Vidéo par : FRANCE 24
Il est l’un des principaux visages de l’opposition. La voix de celles et ceux qui aspirent à un renouveau à la tête du Sénégal, dirigé depuis 2012 par Macky Sall. À 48 ans Ousmane Sonko, qui assume autant le costume-cravate que les baskets et la casquette, apparaît pour les uns comme le héraut de la lutte pour le peuple et contre les élites corrompues, comme un agitateur incendiaire pour les autres.
Sa condamnation, jeudi 1er juin, à deux ans de prison ferme pour « corruption de la jeunesse » a ainsi entraîné – comme à chaque épisode de cette saga judiciaire qui dure depuis 2021 – une nouvelle vague de protestation dans le pays, faisant neuf morts. Troisième de la présidentielle de 2019 et adversaire le plus farouche du président Macky Sall, il était accusé de viols et menaces de mort contre une employée d’un salon de beauté où il allait se faire masser entre 2020 et 2021.
Mais l’enjeu semblait autant pénal que politique – selon le code électoral, sa condamnation le rend inéligible pour la prochaine élection présidentielle prévue en 2024, pour laquelle il s’était d’ores et déjà déclaré candidat. Il peut désormais être arrêté « à tout moment », a dit à des journalistes le ministre de la Justice, Ismaïla Madior Fall.
De fonctionnaire du fisc à figure de premier plan
Pourtant, il y a quelques années, il était inconnu de la scène politique sénégalaise. Ousmane Sonko est né en 1975 à Thiès, à 70 kilomètres à l’est de Dakar. Fils de parents fonctionnaires, il grandit en Casamance et part faire ses études supérieures à l’université Gaston-Berger de Saint-Louis, où il obtient sa maîtrise en droit public en 1999. Deux ans plus tard, il sort major de sa promotion à l’École nationale d’administration (ENA) du Sénégal et débute sa carrière comme inspecteur des impôts.

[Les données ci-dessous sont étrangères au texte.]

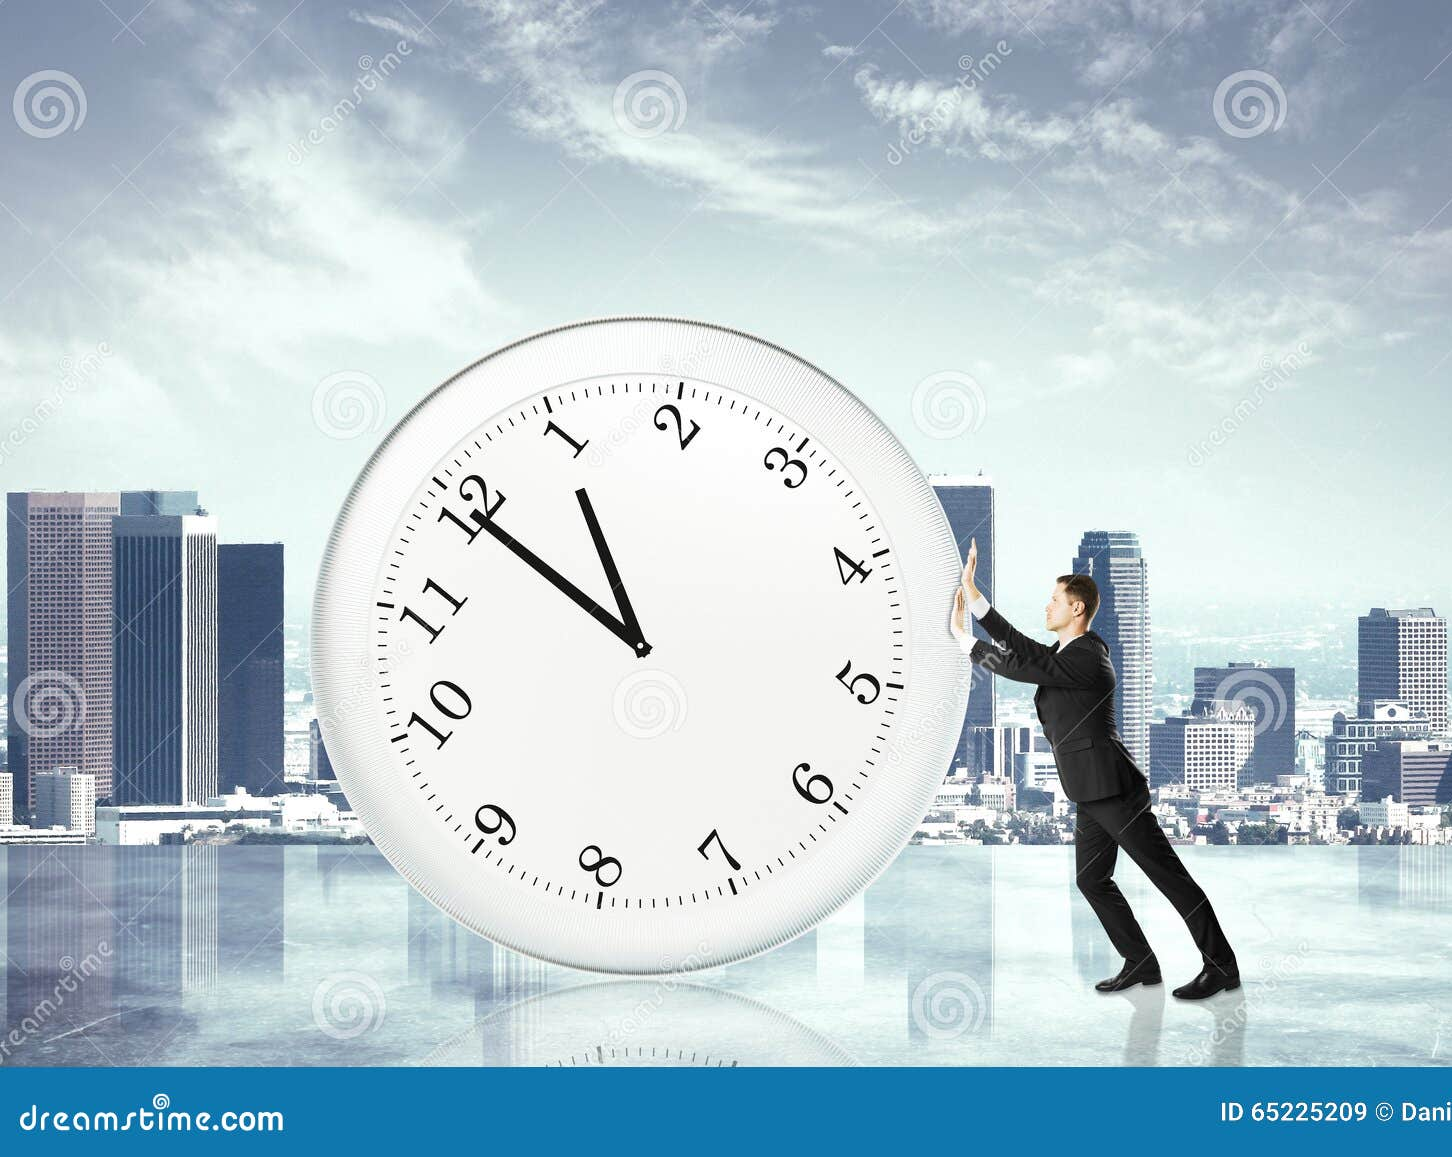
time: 10:49
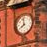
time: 7:58
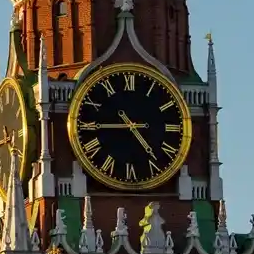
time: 4:44
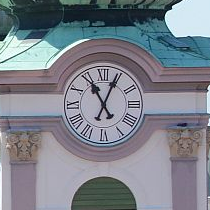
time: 11:04
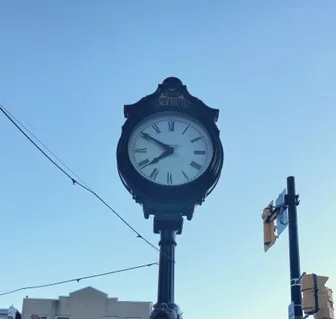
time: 7:50
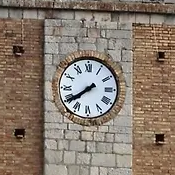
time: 7:39
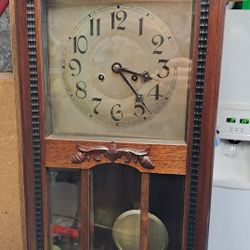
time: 3:23
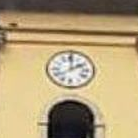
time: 2:00
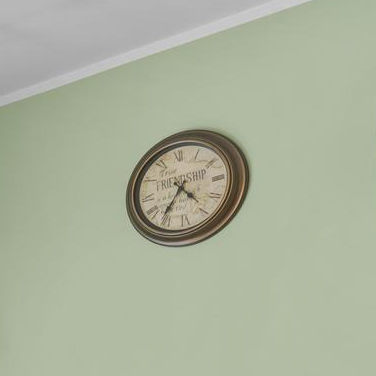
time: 4:36
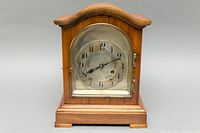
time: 8:11
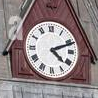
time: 4:11
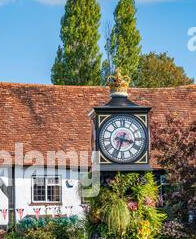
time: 3:33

Après trois années passées dans l’administration, il crée le Syndicat autonome des agents des impôts et domaines (SAID). En 2014, il se lance en politique avec la création de son propre parti, le Pastef (Patriotes du Sénégal pour le travail, l’éthique et la fraternité).
En 2016, il est propulsé sur le devant de la scène lorsqu’il accuse l’État de fraudes fiscales et de corruption en s’appuyant sur son expérience en tant qu’inspecteur. Le fonctionnaire dénonce notamment des détournements de fonds publics ou des avantages fiscaux perçus de manière indue par des personnalités du pouvoir. Il publie « Pétrole et gaz au Sénégal – Chronique d’une spoliation » (éd. Fauves) dans lequel il dénonce la gestion des ressources naturelles du pays par le président et son entourage.
Il est alors radié de la fonction publique pour « manquement au devoir de réserve » par un décret présidentiel. « C’est véritablement à cette époque qu’il devient une figure de première plan », relate Babacar Ndiaye, directeur des recherches et des publications du think tank Wathi, basé à Dakar.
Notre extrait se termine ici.